Disgusting i supposed. But, really I would love to have Claire's power as she can mend herself in any situation, even after being dead. Cool.
Yah, Jessica/Niki did helped. She was great. I love her character very much! I was a hard one, dont you think? She had to act that as 2 different character at the same time.

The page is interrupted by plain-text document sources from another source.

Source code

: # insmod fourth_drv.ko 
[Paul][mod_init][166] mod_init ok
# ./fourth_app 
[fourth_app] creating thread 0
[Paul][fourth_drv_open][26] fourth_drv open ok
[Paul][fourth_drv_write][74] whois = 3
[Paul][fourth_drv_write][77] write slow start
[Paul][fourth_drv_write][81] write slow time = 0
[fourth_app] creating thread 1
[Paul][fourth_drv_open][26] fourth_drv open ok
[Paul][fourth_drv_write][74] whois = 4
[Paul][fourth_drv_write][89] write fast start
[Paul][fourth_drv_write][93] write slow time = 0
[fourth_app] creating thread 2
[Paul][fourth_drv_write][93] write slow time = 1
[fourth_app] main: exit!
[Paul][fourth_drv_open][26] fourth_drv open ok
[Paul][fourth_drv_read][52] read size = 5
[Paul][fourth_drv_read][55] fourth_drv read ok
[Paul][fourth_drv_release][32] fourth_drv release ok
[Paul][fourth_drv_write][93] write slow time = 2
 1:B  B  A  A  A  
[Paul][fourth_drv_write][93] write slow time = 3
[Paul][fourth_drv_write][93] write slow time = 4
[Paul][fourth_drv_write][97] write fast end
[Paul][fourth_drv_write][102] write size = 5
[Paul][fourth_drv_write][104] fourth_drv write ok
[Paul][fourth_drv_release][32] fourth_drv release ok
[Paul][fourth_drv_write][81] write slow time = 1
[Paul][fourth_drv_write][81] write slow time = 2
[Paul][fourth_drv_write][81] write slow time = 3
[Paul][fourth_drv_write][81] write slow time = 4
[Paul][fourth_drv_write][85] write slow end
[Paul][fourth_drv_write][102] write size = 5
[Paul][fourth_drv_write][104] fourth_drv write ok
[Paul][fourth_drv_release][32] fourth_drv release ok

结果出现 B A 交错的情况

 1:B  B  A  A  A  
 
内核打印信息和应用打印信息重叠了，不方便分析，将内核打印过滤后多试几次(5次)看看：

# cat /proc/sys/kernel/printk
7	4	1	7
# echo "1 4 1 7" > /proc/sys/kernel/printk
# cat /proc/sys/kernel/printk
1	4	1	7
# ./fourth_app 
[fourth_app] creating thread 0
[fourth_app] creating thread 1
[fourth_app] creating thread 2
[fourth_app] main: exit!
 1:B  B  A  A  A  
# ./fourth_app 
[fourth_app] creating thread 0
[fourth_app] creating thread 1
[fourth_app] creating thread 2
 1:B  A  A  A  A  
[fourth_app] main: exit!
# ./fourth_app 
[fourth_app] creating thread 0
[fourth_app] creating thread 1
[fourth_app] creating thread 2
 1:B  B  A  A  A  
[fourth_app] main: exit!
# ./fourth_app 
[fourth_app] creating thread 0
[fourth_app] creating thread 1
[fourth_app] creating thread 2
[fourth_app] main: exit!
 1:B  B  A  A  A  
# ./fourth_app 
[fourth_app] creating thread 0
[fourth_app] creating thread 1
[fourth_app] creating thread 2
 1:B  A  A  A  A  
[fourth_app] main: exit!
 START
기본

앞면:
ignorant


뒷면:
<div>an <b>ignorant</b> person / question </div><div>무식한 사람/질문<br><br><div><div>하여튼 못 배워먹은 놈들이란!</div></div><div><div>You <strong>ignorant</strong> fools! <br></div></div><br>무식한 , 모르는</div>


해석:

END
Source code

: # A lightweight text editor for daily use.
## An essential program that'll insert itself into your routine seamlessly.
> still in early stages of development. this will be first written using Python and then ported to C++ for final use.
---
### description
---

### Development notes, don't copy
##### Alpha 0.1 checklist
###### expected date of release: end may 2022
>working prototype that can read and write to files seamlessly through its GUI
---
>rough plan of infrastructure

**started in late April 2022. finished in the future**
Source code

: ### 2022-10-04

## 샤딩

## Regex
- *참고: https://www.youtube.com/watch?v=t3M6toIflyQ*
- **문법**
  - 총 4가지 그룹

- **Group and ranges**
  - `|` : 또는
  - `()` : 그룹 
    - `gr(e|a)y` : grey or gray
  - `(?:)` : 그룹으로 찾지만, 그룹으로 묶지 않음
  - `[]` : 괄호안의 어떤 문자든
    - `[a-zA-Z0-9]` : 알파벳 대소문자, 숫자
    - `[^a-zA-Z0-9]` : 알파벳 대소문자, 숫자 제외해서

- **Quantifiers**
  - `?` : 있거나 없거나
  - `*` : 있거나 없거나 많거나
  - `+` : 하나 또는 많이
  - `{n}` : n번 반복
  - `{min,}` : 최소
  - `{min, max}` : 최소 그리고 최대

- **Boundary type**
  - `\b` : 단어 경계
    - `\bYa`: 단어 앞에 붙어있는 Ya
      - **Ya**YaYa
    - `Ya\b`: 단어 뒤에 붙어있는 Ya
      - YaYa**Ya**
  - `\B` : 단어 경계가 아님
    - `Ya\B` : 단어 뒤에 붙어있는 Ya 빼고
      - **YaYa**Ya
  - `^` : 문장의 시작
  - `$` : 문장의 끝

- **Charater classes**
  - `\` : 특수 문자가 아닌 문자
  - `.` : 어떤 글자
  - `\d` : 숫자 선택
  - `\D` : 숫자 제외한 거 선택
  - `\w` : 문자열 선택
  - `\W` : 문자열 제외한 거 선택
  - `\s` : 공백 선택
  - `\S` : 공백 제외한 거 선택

Whoever that invented this story, was some man! With running imaginations, full of live, and hope. The amazing characters. The so ever telented actors. The special effects.. etc.
Everybody wants to be a superhero isnt it? This one series, did captured it.
I had fun.

Jya. Mata ne.
Assalamualaikum.

Saturday, September 08, 2007

Suddenly

Lemme start with this. I had my interview practice just now. Which took me about 2 hours or so. One of the question that the teacher asked me was, "What do you usually writes about in your blog?" It made me wonder. If I had boyfriend, I would most probably be talking about how much i love spending time with him. How great and lovable he is. How I keeps on thinking about him 24/7 as what the normal "in-love" girl would do. But no. I dont have a boyfriend. Nor do I even want one. Or, If im a thinker or you know, a professional blogger. I would probably be writing about the government, the international economics status, or the latest world news. Which is very interesting, dont you think so? Well, since Im a normal girl, living in the heart of Tokyo, living my head off (alone n busy), I feel like writing about my thoughts on things that I saw. read. heard. and my feelings. I would really want to call this piece of writing as a preview to my blog for years to come. Let me start with this. Last night, there was a GREAT BIG TYPHOON (no.9) that hits Japan. To me, it was something amazing. and exciting. I went to the roof of my dormitory to face the strong wind. I cant see it. But I feel it. as if that im going to fly. It was such a strong force that had the trees to faced the earth. The violent sound did scared me. The prove of Allah's power, to show us humans that we can't really control everything thats coming. The knew the exact time when the typhoon is going to come. 9a.m in Tokyo, moving to north to ___ at 10p.m for example. They knew everything about it. But, as human. they cant stop it. Neither do us. The moral of the story? Its perfectly obvious. I just love the typhoon. (Hahaha) No lah, from what I i can say, its one of Allah's sign of his ever-great powers. Some places were badly hit by it, that caused big disasters. A test. Just a small one. Same goes with the flood crisis in North of Korea. No big deal i supposed. Its my point of view. As humans, we will be tested from time to time. As a reminder that we do not own the world, and this is not permanent. But, if your life is problem-free, you 'enjoy' 24/7, something is wrong then. For closings, I would just like to say that, i'll be having my club meeting tomorrow. Its 4:30 in the morning, and I am so dead meat if I didnt wake up by 8. Jya ne. Mata Sayonara. Assalamualaikum.